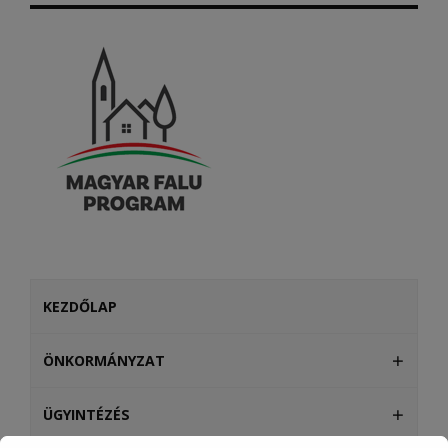
KEZDŐLAP
ÖNKORMÁNYZAT
ÜGYINTÉZÉS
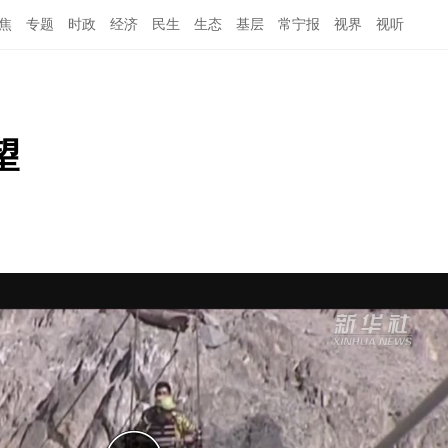
焦
专题
时政
经济
民生
生态
基层
常宁报
视界
视听
望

* * * * * * *

Where a record above contains a picture, leave the picture out and transcribe everything else exactly.

§ **PROBLEM SOLUTION**:
KEZDŐLAP
ÖNKORMÁNYZAT
ÜGYINTÉZÉS
焦
专题
时政
经济
民生
生态
基层
常宁报
视界
视听
望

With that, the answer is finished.